Israeli papers reported that Mrs. Clinton expressed her concerns at a Saturday meeting of the Saban Forum at the Brookings Institution's Saban Center, a think tank funded by US-Israeli billionaire Haim Saban (his fortune rests in the Power Rangers franchise and other shows for children). The State Department confirmed her appearance, but did not release a transcript of her remarks.
According to the Israeli press, Clinton said gender segregation on some Israeli buses reminded her of Rosa Parks; that proposed legislation in Israel to control the funding of left-leaning groups worries her; and that the attitudes of a growing and increasingly powerful ultra-Orthodox community, particularly its attitudes toward women, are reminiscent of Iran.
Her remarks – and the response – are embedded within a growing reality: Culturally the US and Israel are drawing further apart. The ultra-Orthodox right has gone from strength to strength in Israel, with the Orthodox rabbinate having sought and gained influence over policy in Israeli society. At the same time, the country's democracy is increasingly seeking to shut down avenues for nonviolent dissent, whether through the NGO legislation that Clinton referenced or a law passed by the Knesset earlier this year that seeks to outlaw calls for political boycotts on Israel.
I wrote a little bit about this on Friday, in connection with a tone-deaf series of ads that Israel recently ran in a number of US cities warning Israeli expatriates to return home or risk losing their Jewish and Israeli identities. The ads angered a number of prominent Jewish-American organizations.
Clinton's comments are telling, coming as they do in an election year. Her boss, President Obama, has taken flak from American Jews for being insufficiently supportive of Israel and is heading toward what promises to be a dog-fight for a second presidential term. In that context, the fact that Clinton was willing to make these kinds of comments is a sign the administration believes many supporters of Israel in the US share their concerns.

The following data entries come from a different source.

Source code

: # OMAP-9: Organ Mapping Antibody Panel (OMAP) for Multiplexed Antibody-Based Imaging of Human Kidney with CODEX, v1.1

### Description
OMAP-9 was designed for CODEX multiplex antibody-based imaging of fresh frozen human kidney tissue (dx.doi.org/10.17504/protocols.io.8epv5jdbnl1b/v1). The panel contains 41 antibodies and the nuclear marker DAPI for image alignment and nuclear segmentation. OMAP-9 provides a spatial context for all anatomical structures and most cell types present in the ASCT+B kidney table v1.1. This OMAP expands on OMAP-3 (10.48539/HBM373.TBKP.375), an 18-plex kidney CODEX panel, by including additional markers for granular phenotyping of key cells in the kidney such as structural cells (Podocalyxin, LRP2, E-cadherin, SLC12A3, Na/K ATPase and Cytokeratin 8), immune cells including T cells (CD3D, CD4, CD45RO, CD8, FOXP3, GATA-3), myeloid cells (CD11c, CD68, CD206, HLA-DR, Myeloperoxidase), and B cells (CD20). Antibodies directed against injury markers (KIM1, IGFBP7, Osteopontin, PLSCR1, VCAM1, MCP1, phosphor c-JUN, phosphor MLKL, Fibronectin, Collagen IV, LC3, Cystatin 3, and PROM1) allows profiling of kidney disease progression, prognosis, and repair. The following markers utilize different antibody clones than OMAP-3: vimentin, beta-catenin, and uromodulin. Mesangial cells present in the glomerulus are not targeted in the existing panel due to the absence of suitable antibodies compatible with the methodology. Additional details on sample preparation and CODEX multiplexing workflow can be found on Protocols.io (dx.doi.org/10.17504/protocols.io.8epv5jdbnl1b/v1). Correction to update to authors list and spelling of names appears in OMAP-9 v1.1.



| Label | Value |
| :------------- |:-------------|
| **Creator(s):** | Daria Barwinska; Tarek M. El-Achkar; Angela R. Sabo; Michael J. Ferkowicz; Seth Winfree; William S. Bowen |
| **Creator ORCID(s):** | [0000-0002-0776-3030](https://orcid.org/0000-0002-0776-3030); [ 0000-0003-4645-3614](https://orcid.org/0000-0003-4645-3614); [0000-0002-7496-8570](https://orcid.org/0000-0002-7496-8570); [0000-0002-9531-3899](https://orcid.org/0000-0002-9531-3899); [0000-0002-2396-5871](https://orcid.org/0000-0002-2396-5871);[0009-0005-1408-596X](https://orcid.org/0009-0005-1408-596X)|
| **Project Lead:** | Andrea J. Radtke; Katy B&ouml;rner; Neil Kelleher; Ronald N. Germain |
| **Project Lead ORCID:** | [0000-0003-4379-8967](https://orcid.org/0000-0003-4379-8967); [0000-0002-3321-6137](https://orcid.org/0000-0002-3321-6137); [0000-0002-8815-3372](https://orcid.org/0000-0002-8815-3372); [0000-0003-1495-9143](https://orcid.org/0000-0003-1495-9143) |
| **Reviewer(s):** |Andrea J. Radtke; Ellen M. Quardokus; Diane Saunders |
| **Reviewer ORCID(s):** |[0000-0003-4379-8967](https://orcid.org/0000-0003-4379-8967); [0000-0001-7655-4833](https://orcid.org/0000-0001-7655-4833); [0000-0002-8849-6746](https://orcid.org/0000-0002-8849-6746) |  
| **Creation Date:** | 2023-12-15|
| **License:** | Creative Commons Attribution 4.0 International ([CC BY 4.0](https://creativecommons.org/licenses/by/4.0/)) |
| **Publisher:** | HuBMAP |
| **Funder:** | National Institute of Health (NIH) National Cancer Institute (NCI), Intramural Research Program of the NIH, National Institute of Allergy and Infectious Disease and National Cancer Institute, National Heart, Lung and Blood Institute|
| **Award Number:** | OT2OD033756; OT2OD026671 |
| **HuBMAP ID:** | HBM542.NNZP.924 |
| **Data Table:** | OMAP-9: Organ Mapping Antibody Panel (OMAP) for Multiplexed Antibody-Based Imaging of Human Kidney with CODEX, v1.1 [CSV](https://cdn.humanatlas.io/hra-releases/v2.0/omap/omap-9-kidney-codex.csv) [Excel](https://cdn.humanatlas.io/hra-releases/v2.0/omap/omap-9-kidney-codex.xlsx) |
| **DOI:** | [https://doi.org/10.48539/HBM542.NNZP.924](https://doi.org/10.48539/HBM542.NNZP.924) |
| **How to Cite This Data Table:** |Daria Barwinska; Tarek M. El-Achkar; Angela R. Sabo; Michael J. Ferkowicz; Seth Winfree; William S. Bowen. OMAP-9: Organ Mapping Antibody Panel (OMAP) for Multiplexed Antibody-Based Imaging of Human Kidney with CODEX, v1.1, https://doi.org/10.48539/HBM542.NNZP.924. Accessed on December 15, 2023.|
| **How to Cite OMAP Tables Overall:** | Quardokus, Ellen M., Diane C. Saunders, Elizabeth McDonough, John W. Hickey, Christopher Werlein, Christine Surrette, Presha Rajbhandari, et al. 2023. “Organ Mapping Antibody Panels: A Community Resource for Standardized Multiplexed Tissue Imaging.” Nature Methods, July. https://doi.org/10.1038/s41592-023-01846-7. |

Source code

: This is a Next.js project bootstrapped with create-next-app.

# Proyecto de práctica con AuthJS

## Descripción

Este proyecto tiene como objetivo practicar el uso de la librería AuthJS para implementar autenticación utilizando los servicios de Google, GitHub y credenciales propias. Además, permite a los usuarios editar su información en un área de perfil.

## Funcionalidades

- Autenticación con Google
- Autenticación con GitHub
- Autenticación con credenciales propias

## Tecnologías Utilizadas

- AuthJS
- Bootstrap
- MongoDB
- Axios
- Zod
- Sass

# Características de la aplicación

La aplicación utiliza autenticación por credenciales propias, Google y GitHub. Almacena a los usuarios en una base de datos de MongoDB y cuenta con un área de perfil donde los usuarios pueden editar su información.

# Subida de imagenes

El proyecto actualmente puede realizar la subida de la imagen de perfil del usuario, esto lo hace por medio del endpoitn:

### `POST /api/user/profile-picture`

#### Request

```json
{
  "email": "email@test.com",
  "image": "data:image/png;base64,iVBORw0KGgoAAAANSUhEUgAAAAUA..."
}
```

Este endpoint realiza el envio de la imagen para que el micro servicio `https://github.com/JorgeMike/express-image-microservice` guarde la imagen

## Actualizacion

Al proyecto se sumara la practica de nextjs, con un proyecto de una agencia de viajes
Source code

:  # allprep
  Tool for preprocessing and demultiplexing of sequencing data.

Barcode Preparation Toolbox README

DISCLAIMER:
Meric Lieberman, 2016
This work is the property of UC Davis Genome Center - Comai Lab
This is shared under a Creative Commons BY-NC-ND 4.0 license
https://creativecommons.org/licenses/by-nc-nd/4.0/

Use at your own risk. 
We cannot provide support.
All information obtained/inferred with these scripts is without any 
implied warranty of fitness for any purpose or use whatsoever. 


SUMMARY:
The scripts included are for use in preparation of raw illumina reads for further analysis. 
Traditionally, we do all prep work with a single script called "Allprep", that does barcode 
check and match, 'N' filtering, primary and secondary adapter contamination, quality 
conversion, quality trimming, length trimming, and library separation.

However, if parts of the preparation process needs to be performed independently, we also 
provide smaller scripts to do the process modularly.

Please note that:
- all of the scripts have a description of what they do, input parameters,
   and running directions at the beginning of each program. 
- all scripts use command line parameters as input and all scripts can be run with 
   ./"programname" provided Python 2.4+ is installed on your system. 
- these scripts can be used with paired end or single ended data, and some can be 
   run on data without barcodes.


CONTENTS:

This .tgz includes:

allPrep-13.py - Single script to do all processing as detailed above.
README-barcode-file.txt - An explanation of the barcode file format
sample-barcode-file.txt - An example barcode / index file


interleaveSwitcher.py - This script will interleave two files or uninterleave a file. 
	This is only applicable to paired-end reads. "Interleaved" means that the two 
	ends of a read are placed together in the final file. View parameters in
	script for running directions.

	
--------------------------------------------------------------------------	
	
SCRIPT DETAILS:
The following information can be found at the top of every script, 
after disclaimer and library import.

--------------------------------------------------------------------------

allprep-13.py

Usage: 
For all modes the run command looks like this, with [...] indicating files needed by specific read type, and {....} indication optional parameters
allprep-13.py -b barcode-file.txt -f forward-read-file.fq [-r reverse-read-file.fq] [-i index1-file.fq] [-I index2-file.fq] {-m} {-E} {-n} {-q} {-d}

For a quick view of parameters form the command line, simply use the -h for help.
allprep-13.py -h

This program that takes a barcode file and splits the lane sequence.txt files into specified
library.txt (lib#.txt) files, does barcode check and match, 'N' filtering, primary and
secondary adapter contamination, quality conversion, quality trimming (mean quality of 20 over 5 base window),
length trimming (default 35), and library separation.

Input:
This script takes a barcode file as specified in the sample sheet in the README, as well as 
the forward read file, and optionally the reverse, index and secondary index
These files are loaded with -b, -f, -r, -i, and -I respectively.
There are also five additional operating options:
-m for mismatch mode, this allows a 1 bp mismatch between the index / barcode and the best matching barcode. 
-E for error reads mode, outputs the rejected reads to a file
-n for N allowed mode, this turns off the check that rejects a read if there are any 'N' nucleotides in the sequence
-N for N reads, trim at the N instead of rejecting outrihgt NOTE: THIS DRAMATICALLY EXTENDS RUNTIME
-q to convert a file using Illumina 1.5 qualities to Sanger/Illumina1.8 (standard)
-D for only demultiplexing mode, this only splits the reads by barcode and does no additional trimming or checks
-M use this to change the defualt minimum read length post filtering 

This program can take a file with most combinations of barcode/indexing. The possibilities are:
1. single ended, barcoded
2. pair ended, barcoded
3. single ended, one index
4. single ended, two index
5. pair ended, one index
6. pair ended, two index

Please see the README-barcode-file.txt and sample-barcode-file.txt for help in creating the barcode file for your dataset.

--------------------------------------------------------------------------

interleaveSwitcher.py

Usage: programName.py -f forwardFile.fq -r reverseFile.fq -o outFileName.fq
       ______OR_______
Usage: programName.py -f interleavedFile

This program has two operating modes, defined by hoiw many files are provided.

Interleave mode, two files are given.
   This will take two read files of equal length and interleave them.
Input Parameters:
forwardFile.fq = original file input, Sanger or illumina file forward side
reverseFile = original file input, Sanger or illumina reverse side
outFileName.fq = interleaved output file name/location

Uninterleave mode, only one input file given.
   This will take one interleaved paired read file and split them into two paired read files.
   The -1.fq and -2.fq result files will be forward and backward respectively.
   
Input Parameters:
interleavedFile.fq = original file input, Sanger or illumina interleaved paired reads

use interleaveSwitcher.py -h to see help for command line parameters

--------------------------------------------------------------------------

Palestinian activists will be annoyed that her Rosa Parks reference was in regard to Israeli women, not a recent protest by Palestinians in the West Bank against what they say are discriminatory bus policies. But Clinton's criticism was a warning that the "common values" that are often used to explain the close US-Israel relationship are eroding.
Finance Minister Yuval Steinitz from the prime minister's Likud party said at a Cabinet meeting Sunday that Clinton's comments were exaggerated: "I don’t know many better democracies in the world. It is of course necessary to fix things sometimes. The matter of excluding and segregating women is completely unacceptable and needs to be put to a stop, but there is a great distance between this and the argument that there is a threat to Israeli democracy."
Perhaps, but Likud legislator Ofir Akunis, sponsor of the bill that will extend government control over non-government organizations, didn't help Mr. Steitz' argument when he took to Israeli television on Sunday night to respond to Clinton. What did Mr. Akunis say? That former US Senator Joe McCarthy “was right in every word he said.”
McCarthy believed that union organizers and communist sympathizers made up a dangerous fifth column in the US that needed to be controlled by extraconstitutional means.
Referring to the senator who is synonymous in the US for seeking to destroy the lives of Americans who didn't agree with him – and who targeted American Jews with particular relish – was probably not the wisest course if the intent was to put Clinton's concerns to rest.
Writing in Israel's left-leaning Haaretz newspaper, Chemi Shalev said "he was capping a week of deep divisions between Israelis and American Jews by demonstrating that the two are not only miles away and oceans apart, but actually living on different planets - Israelis are from Venus, and American Jews are from Mars, or vice versa."
"Here was a Likud MK, a deputy chairman of the Knesset and one of Prime Minister Netanyahu’s closest Likud allies, choosing to respond to criticism leveled by Secretary of State Hillary Clinton against the Israeli right’s anti-democratic initiatives by giving a kosher stamp of approval to who? To Joseph 'I have here in my hand a list' McCarthy, one of the most discredited American politicians in history, and one whose memory is particularly abhorrent to American Jews."